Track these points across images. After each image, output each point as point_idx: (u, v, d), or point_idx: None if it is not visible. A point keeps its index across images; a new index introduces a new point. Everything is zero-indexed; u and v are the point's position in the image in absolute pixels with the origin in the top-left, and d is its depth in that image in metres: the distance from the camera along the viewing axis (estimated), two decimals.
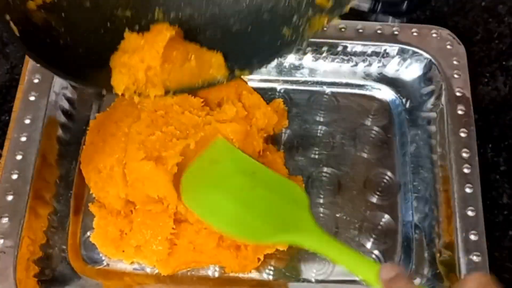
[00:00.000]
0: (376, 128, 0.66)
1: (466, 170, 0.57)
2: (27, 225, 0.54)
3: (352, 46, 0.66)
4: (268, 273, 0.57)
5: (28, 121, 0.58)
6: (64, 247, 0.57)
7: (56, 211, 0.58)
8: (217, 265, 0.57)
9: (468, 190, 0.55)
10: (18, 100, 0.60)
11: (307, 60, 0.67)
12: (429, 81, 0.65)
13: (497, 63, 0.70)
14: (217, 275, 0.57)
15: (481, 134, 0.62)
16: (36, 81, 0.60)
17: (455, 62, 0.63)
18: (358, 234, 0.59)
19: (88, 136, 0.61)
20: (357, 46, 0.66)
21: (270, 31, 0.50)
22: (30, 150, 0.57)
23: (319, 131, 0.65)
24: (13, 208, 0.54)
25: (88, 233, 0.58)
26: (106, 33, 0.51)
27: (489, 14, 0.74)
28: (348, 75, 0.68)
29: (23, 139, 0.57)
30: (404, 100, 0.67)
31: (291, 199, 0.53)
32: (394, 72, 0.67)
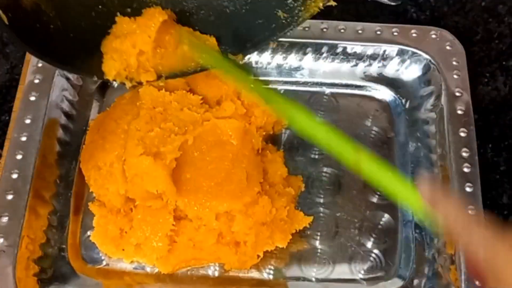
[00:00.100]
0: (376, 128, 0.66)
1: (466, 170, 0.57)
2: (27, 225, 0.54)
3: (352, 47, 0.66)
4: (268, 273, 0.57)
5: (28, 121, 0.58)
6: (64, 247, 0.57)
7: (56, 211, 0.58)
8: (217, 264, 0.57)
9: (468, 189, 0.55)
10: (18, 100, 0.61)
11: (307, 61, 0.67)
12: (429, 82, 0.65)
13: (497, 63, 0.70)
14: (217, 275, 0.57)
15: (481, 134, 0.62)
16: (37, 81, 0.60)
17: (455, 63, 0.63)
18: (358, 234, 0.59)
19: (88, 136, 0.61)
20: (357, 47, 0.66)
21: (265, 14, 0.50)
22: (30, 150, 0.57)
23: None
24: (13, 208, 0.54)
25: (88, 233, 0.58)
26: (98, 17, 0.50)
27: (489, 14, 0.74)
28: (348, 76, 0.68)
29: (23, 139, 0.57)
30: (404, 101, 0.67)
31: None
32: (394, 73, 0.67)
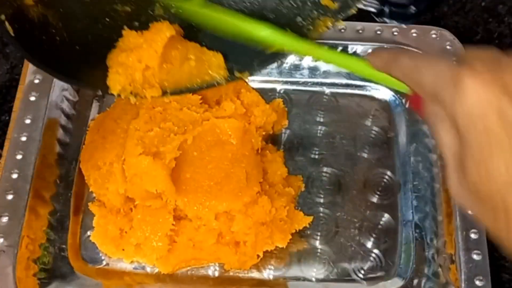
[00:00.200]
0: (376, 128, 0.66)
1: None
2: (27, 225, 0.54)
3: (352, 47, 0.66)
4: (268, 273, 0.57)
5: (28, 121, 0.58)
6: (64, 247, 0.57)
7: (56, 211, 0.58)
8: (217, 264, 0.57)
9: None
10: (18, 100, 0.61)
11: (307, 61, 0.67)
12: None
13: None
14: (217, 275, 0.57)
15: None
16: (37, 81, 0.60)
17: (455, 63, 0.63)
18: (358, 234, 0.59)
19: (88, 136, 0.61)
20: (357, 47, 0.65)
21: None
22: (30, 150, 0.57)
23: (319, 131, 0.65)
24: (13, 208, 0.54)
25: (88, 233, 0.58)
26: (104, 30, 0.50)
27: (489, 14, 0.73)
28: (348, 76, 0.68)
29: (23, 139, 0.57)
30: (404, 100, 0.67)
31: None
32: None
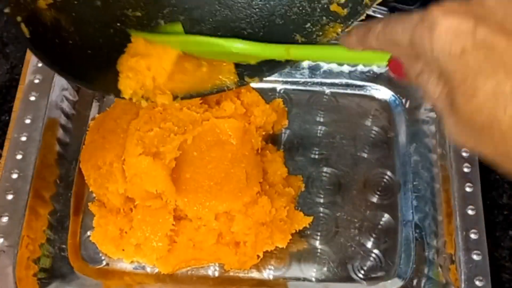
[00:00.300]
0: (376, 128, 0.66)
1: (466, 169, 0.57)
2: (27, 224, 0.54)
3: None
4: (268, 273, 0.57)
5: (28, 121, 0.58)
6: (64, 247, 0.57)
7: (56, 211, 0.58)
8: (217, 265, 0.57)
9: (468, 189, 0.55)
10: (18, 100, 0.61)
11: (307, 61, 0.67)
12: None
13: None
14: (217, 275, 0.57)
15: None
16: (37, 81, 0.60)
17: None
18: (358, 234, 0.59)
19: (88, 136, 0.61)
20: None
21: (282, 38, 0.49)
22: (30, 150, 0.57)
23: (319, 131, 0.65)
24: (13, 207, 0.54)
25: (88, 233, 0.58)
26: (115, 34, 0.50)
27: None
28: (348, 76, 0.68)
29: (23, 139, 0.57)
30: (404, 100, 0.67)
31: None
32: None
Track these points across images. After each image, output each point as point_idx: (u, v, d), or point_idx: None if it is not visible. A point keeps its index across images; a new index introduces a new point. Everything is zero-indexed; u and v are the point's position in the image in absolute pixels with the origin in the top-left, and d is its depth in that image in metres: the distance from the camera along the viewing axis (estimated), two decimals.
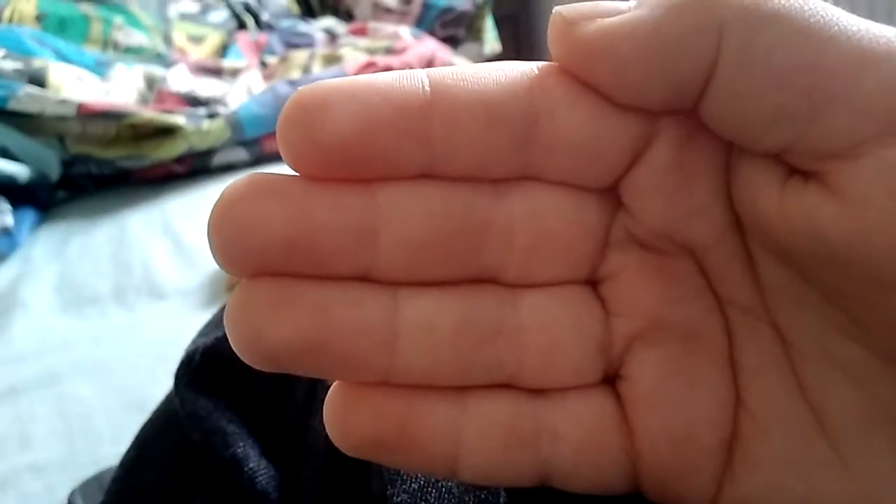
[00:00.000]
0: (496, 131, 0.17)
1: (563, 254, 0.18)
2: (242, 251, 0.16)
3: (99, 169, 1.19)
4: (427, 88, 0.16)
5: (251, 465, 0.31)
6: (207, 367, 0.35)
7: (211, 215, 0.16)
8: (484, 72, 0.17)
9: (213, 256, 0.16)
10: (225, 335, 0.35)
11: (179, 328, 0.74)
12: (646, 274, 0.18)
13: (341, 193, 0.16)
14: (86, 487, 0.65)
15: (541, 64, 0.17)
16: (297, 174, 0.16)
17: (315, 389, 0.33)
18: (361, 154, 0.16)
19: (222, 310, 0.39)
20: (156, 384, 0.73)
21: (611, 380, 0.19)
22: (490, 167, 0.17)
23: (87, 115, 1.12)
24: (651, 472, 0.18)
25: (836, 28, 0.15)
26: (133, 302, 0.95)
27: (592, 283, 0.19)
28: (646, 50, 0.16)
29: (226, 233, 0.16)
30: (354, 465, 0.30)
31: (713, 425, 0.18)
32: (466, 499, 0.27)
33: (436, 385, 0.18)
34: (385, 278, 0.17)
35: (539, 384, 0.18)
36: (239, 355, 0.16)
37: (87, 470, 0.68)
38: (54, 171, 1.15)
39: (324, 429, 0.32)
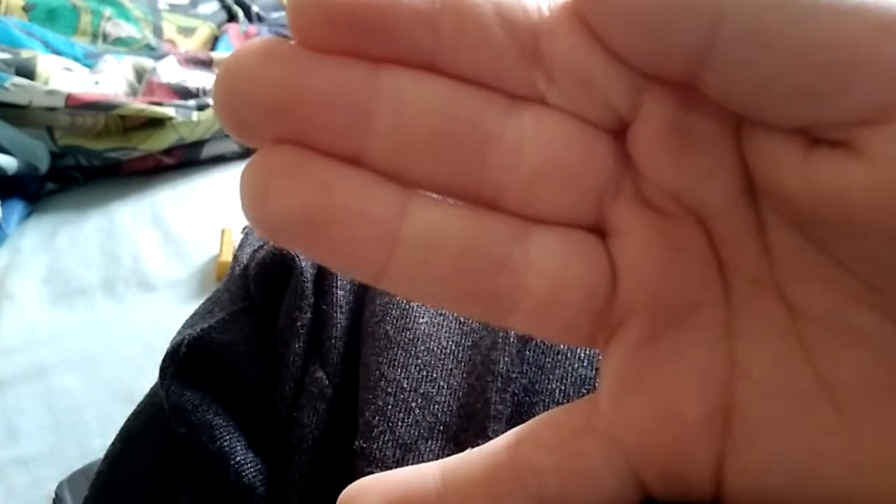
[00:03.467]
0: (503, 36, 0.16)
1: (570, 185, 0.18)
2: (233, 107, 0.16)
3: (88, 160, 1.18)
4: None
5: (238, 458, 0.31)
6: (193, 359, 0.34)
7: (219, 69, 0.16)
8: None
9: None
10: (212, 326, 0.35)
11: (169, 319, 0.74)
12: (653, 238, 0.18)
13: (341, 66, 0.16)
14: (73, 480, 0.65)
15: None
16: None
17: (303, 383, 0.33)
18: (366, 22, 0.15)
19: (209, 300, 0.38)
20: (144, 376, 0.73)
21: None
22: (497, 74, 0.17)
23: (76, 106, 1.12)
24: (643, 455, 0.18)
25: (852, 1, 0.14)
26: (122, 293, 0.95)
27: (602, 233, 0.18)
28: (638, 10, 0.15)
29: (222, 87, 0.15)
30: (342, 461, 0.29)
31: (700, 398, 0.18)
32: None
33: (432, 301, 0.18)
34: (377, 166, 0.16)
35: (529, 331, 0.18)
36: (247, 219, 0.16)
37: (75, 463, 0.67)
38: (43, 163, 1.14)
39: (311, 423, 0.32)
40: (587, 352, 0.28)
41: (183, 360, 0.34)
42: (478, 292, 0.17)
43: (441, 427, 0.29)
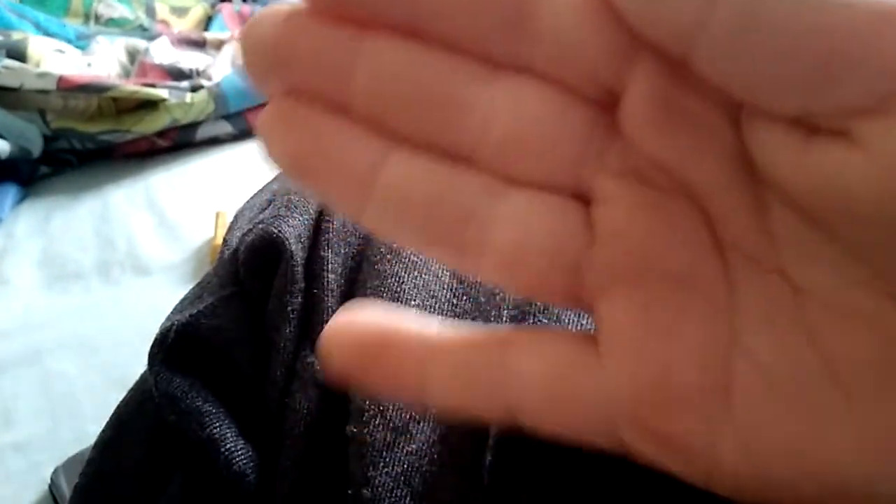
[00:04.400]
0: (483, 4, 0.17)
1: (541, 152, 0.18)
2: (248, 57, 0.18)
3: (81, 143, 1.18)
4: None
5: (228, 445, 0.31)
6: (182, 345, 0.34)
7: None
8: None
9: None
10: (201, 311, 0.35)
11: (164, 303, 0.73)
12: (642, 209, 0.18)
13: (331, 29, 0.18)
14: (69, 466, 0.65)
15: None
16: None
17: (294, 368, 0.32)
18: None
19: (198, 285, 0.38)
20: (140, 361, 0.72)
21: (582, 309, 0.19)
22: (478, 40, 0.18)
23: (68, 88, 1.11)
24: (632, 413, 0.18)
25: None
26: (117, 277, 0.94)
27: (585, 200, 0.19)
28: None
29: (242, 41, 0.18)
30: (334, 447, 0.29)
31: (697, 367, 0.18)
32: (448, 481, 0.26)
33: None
◇ ◇ ◇ ◇
* Work to be completed: Transcribe exactly the lines running from the line with "40: (587, 352, 0.28)" to the last line of the entries. Pictures stay out of the copy.

* Solved exercise:
40: (587, 352, 0.28)
41: (183, 360, 0.34)
42: (478, 292, 0.17)
43: (441, 427, 0.29)
[00:04.400]
0: (483, 4, 0.17)
1: (541, 152, 0.18)
2: (248, 57, 0.18)
3: (81, 143, 1.18)
4: None
5: (228, 445, 0.31)
6: (182, 345, 0.34)
7: None
8: None
9: None
10: (201, 311, 0.35)
11: (164, 303, 0.73)
12: (642, 209, 0.18)
13: (331, 29, 0.18)
14: (69, 466, 0.65)
15: None
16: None
17: (294, 368, 0.32)
18: None
19: (198, 285, 0.38)
20: (140, 361, 0.72)
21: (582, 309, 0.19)
22: (478, 40, 0.18)
23: (68, 88, 1.11)
24: (632, 413, 0.18)
25: None
26: (117, 277, 0.94)
27: (585, 200, 0.19)
28: None
29: (242, 41, 0.18)
30: (334, 447, 0.29)
31: (697, 367, 0.18)
32: (448, 481, 0.26)
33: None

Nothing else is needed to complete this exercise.